Connecticut Geographic Alliance



Teachers understand that knowing the location of places, people, and phenomena represents the very beginning of the journey of geographic inquiry. How can teachers engage their students in inquiry that continues a broad and rich journey toward the development of geographic knowledge, geographic skills, and geographic perspectives? One suggestion: ask geographic questions – a fundamental skill called for by the National Geography Standards.

Clearly articulated geographic questions help teachers forge lessons and activities that engage students in inquiry that is truly geographic. Such lessons and activities should incorporate maps, globes, graphs, satellite imagery, and other appropriate tools and technologies to help students master the fundamental skills of geographic inquiry.

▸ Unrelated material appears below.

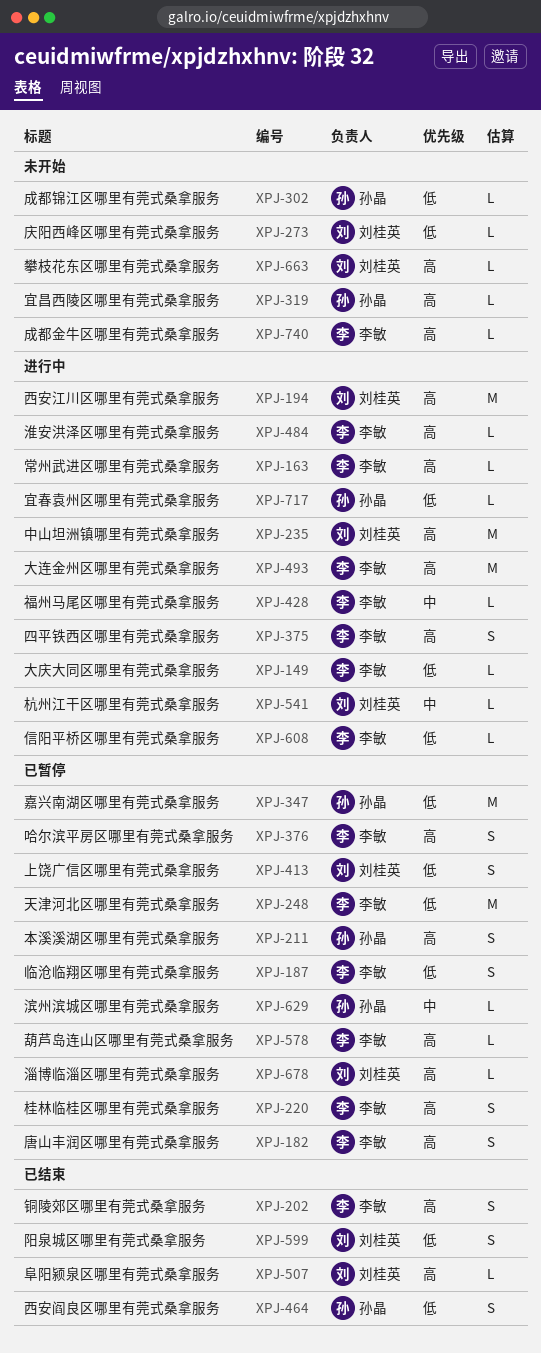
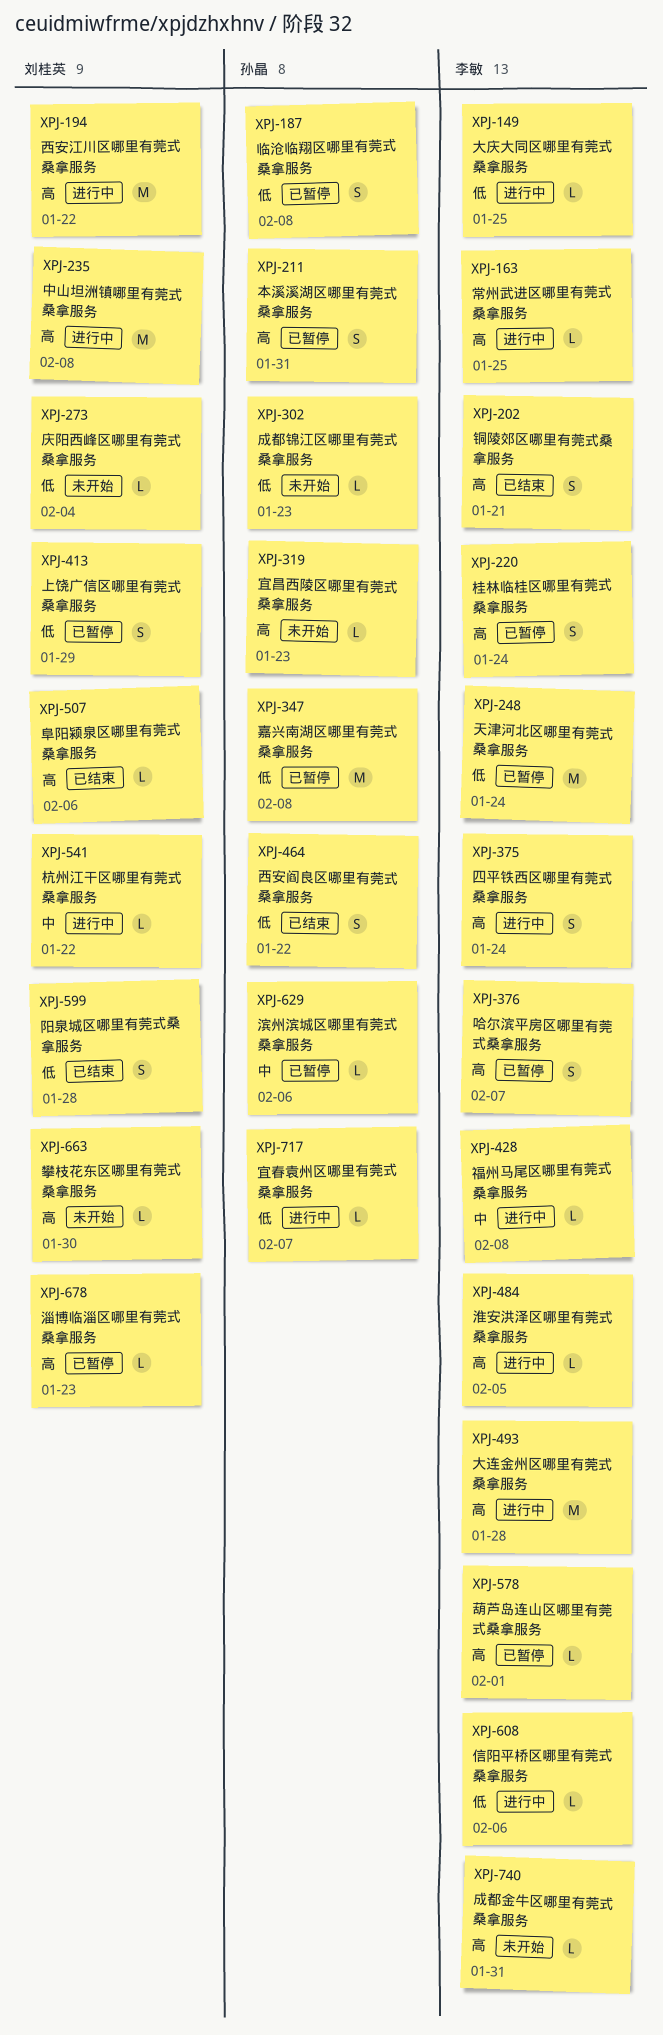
XPJ-182: present -> none
XPJ-187, owner: 李敏 -> 孙晶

The following guide will help teachers understand the components that make up geographic questions. Not all components need be present in a geographic question. But if questions posed by a teacher do not contain any of these components, one might ask, “Is it geography?”

Geographic Questions

Do your questions lead students to consider:

Location / Distribution

  • Absolute and relative positions
  • The way in which things are distributed in space
  • The significance of the location and/or distribution

Patterns

  • The regularity or distinctive arrangement of things in space
  • The lack of patterns in the distribution
  • The significance of patterns

Processes

  • Why things are situated where they are
  • The processes that affect location and patterns of distribution
  • The role of change

Place

  • The physical and human characteristics that give meaning to a location
  • The ways in which places are defined and grouped into regions
  • The development and significance of the sense of place
  • The mental maps humans construct of the place

Relationships and Connections

  • How elements in a physical or cultural system interact
  • Ways in which systems are connected
  • How environment and human activity are related, including the consequences

Scale and Perspective

  • The relative size of things under study
  • How the scope of study affects the degree of generalization that can be made
  • The observational perspective of the location under study

This tool for checking geographic content was developed by Michal L. LeVasseur (Alabama Geographic Alliance) working with James B. Binko (Towson State University) and Lydia Lewis (National Geographic Society).